From: Ancient Rapanui genomes reveal resilience and pre-European contact with the Americas

a, f3-statistics of the form f3(Yoruba; X, Ancient Rapanui), for each population X in a worldwide genotype panel including 755,094 SNP sites. For each ancient individual, we sampled one random allele at each site and pooled these ‘pseudohaploid calls’ to estimate allele frequencies. In addition, we include data from two previously published Polynesian individuals originally from an unknown island. The lighter a point is, the greater shared drift between a population (X) and the ancient individuals sequenced in this study. Raw results are presented in Extended Data Fig. 1 and Supplementary Table 4. Confirmatory f3-statistics for a broader set of Oceanian individuals7,39 are presented in Supplementary Fig. 12 and Supplementary Table 5. b, Average IBD sharing between pairs of individuals from different Polynesian groups as estimated using IBDseq40. For all possible pairs of individuals between two groups (for example, the 45 possible pairs between the 15 Ancient Rapanui and the 3 present-day Rapanui) we show the average cumulative length of segments shared IBD, stratified by segment length (colour scheme).
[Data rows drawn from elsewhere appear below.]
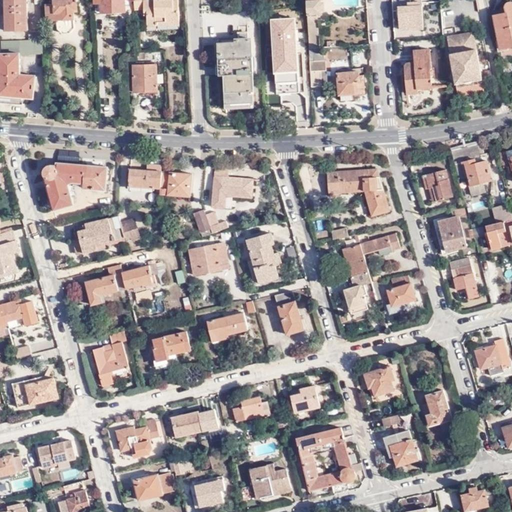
[(6,0),(7,9),(7,33),(29,32),(28,0),(6,0)]
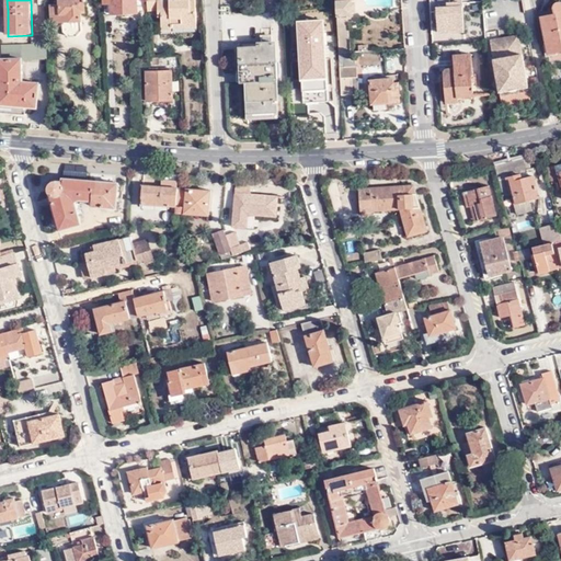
[(69,0),(69,1),(56,2),(56,6),(53,7),(53,23),(82,21),(82,10),(87,10),(84,0),(69,0)]
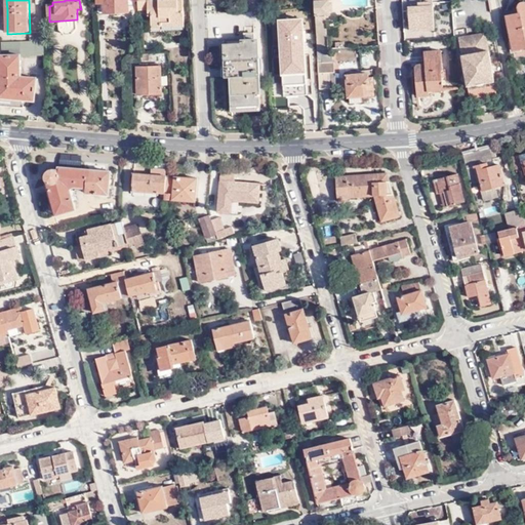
[(105,9),(128,8),(128,0),(98,0),(98,4),(105,3),(105,9)]
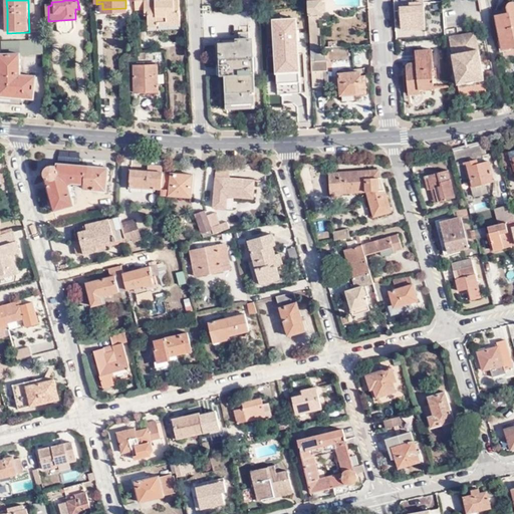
[(181,1),(172,1),(165,1),(149,2),(149,0),(136,0),(137,11),(144,10),(145,17),(150,17),(151,28),(159,28),(159,23),(182,22),(181,1)]
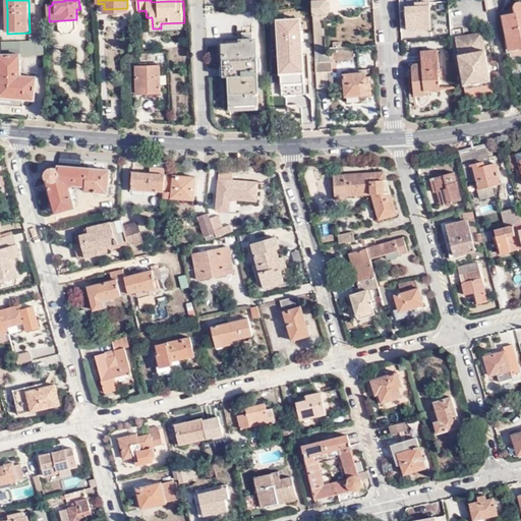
[(312,0),(313,5),(315,50),(325,49),(322,19),(324,19),(324,16),(328,16),(328,1),(329,1),(328,0),(312,0)]
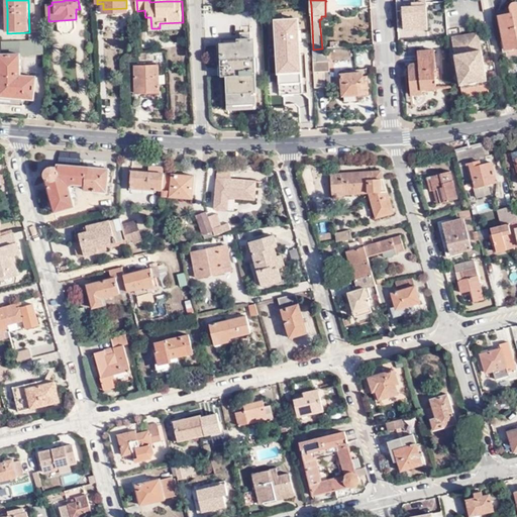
[(406,0),(403,0),(405,30),(428,28),(425,0),(417,0),(418,3),(407,4),(406,0)]
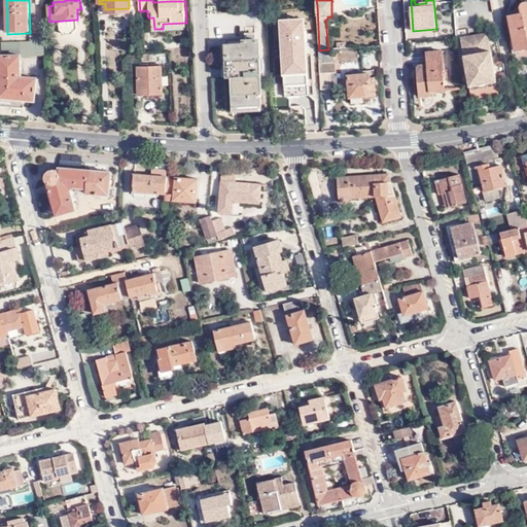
[(526,40),(526,39),(526,38),(526,0),(522,0),(521,1),(520,3),(519,4),(520,11),(516,12),(507,13),(514,47),(526,44),(526,40)]
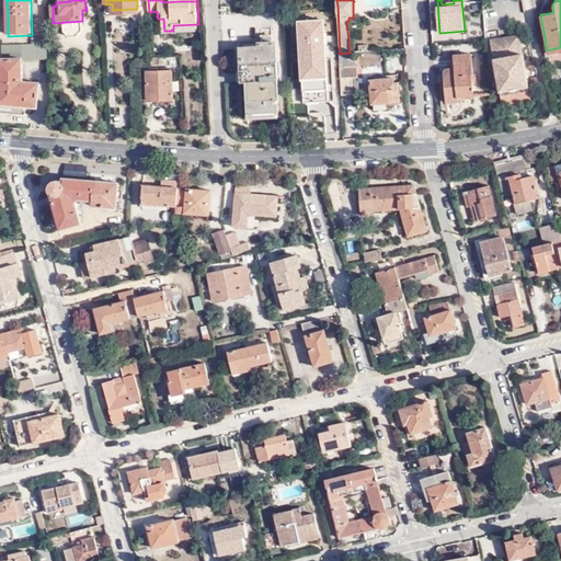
[(276,35),(259,36),(259,41),(259,44),(276,43),(276,35)]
We show results for the 15 Ancient Rapanui (left), three representative present-day Rapanui with low European admixture (middle) and two Ancient Polynesians (right) with unknown sampling location. For this analysis, we imputed the ancient individual sequence data to obtain diploid genotypes. Results for each individual (not pooled means) are presented in Supplementary Fig. 20 (including called IBD segments <15 cM). IBDseq estimates stratified by length are presented in Supplementary Table 15.